Entrées fournies
'''
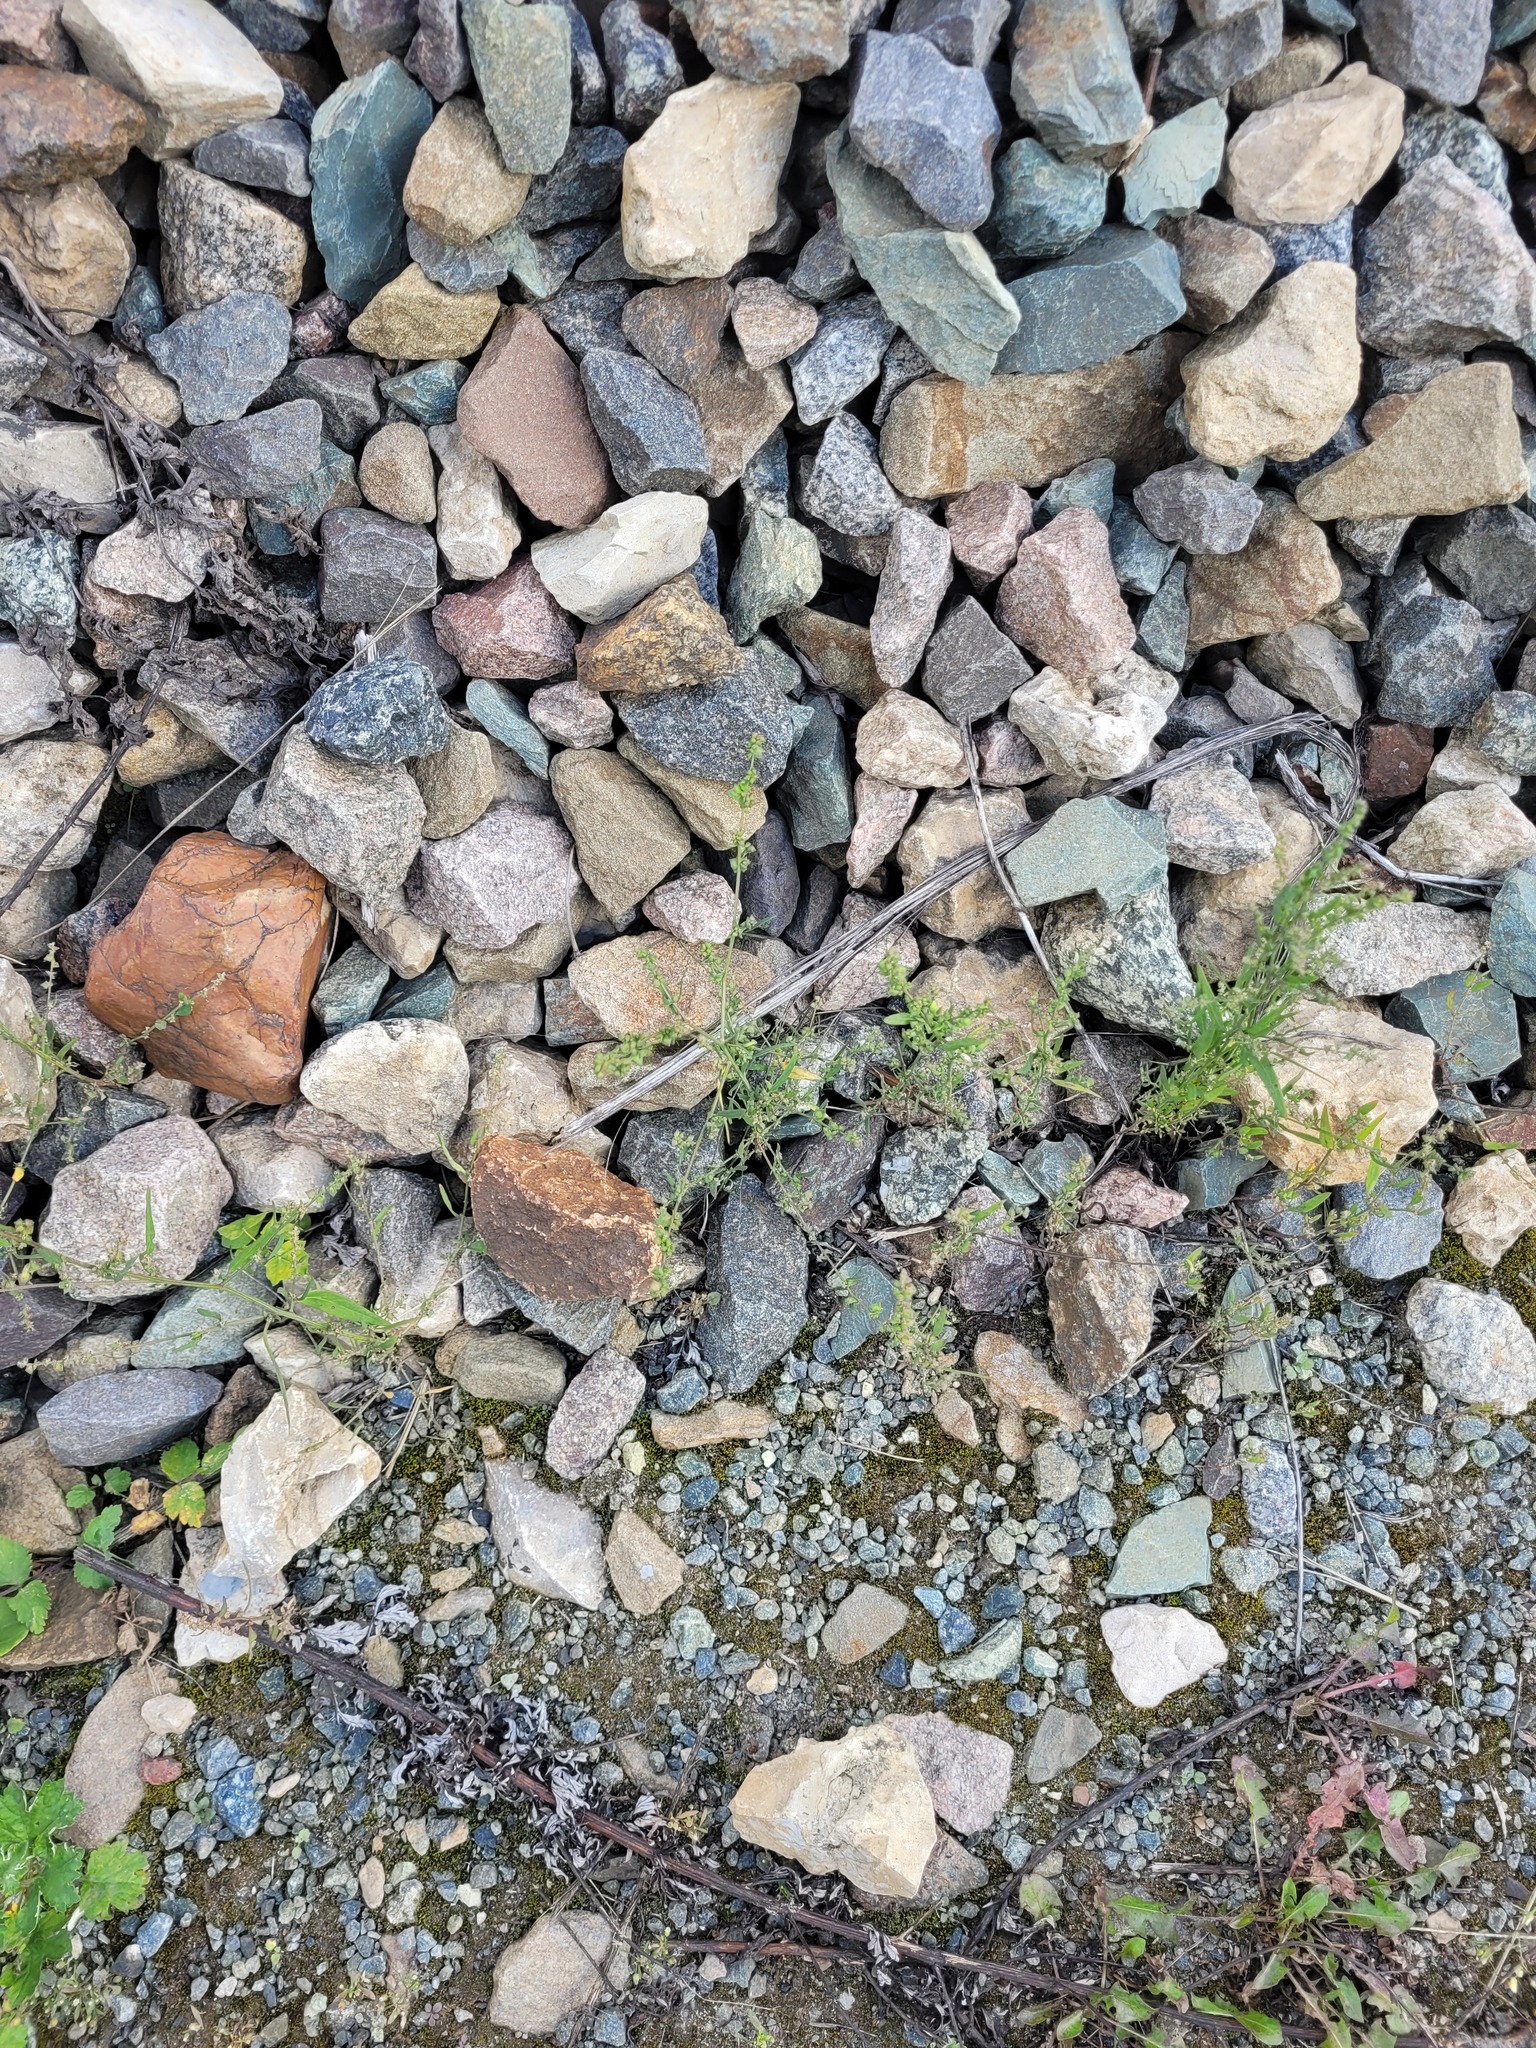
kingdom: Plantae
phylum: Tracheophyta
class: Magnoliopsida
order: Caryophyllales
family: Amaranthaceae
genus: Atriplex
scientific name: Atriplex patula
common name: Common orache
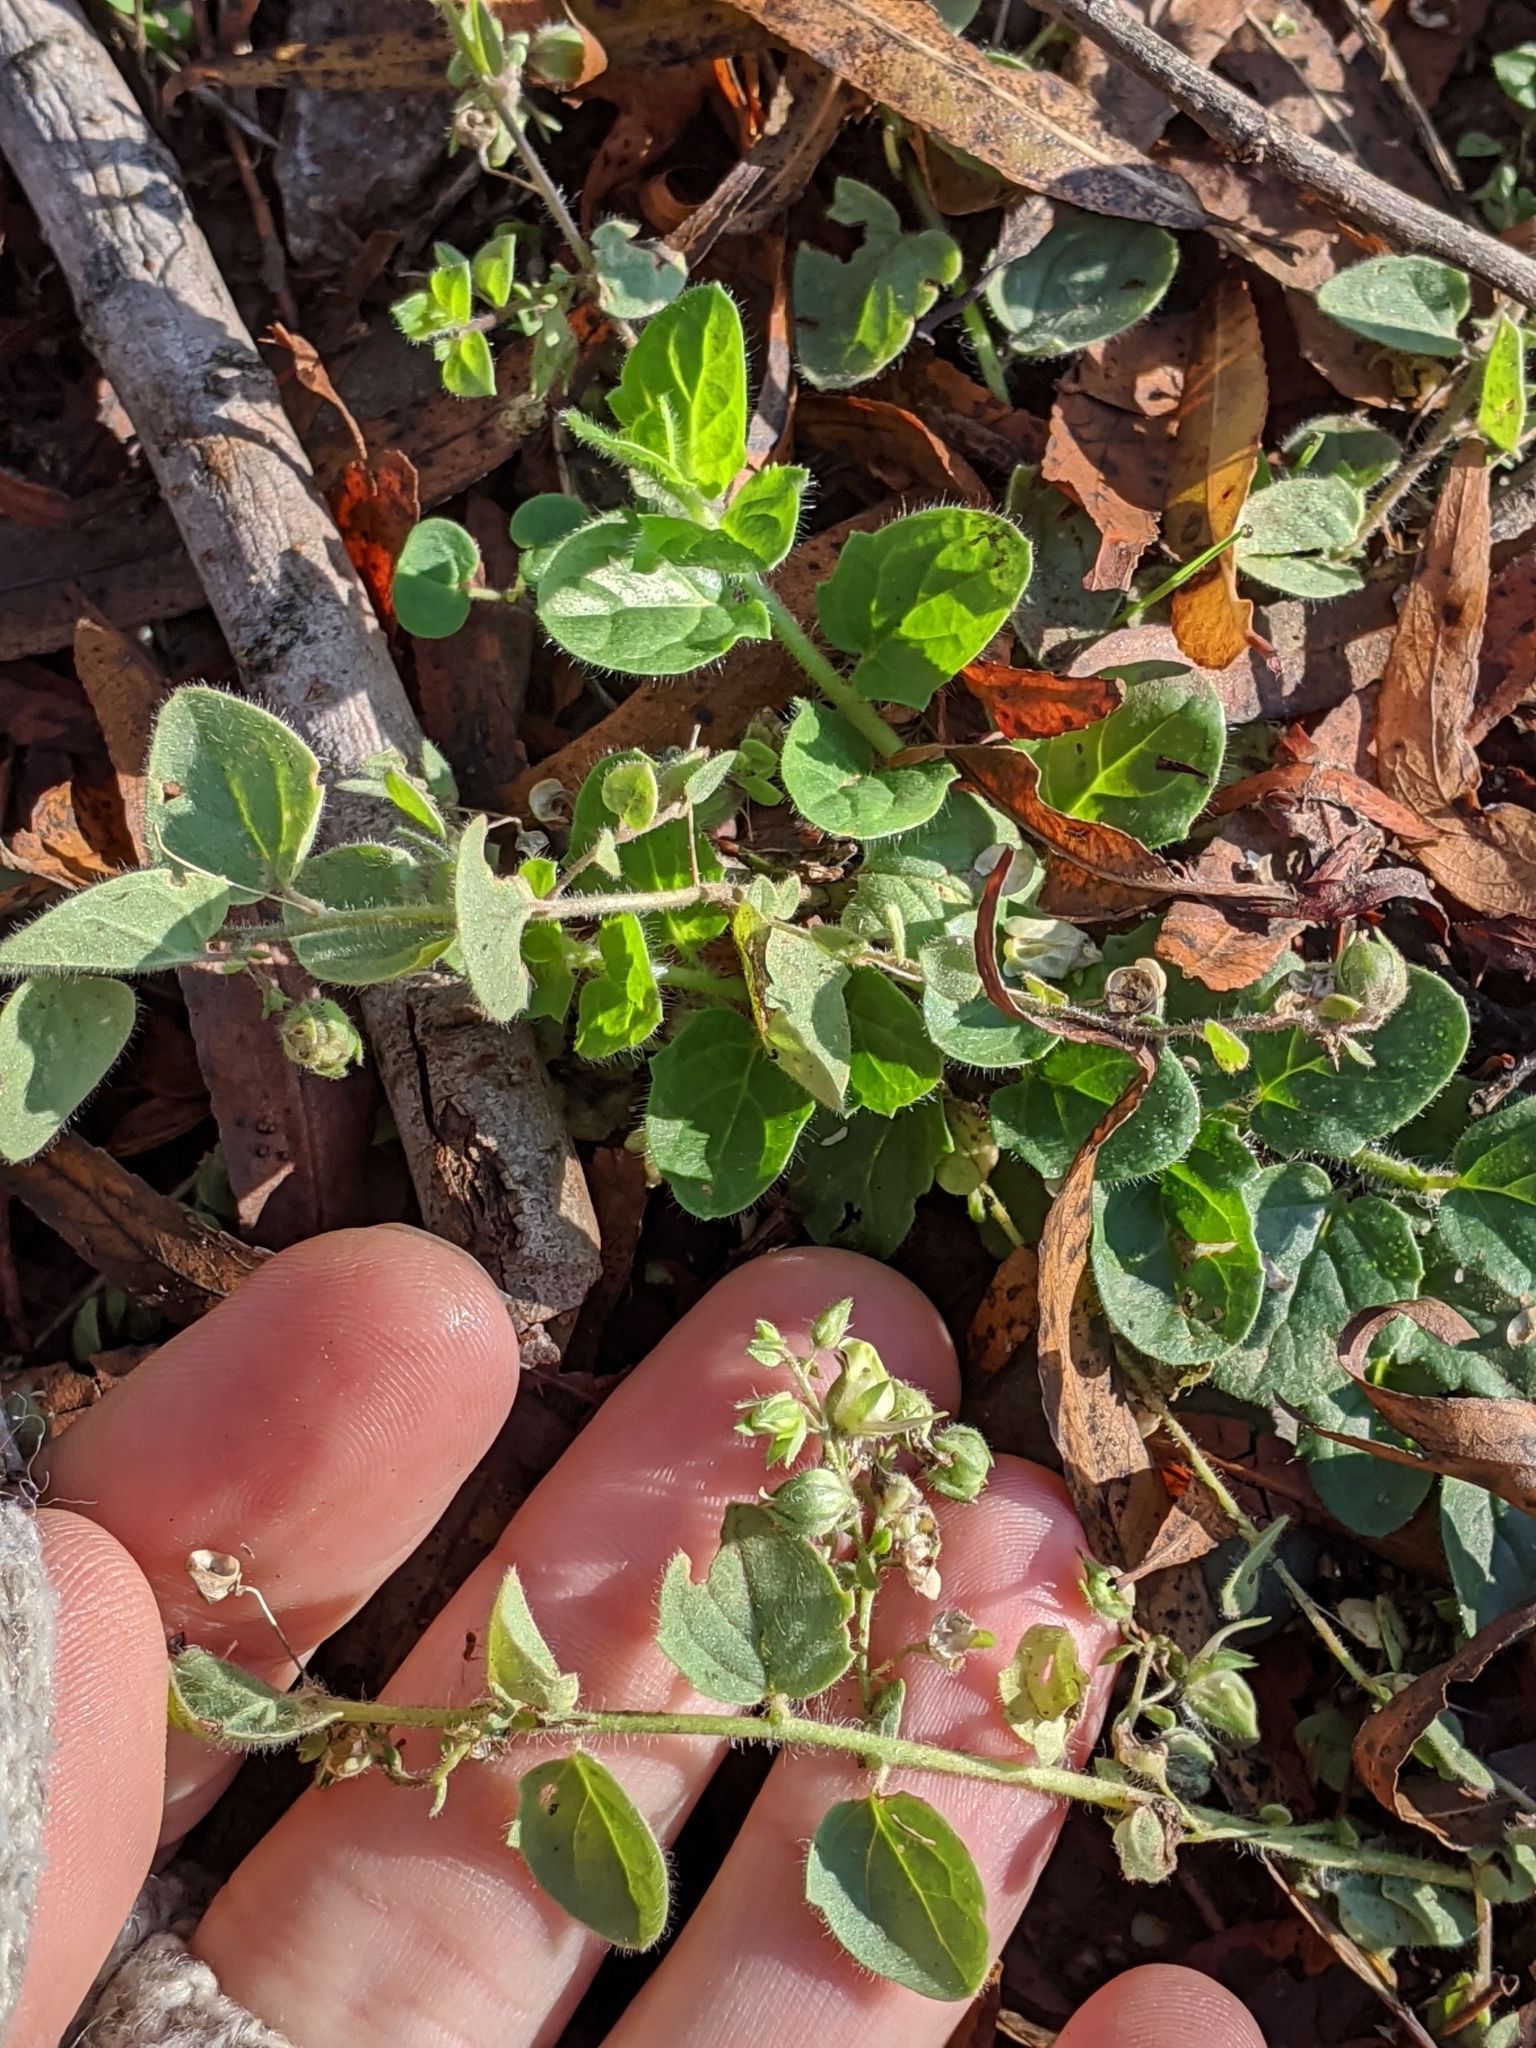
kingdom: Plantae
'''
Détails de l'exercice
Réécrivez les lignes du matériel ci-dessus sous forme de tableau Markdown à deux colonnes, « N° » et « Ligne », en omettant les lignes vides. Laissez les images hors de la réponse.

Réponse complète
| N° | Ligne |
|---|---|
| 1 | kingdom: Plantae |
| 2 | phylum: Tracheophyta |
| 3 | class: Magnoliopsida |
| 4 | order: Caryophyllales |
| 5 | family: Amaranthaceae |
| 6 | genus: Atriplex |
| 7 | scientific name: Atriplex patula |
| 8 | common name: Common orache |
| 9 | kingdom: Plantae |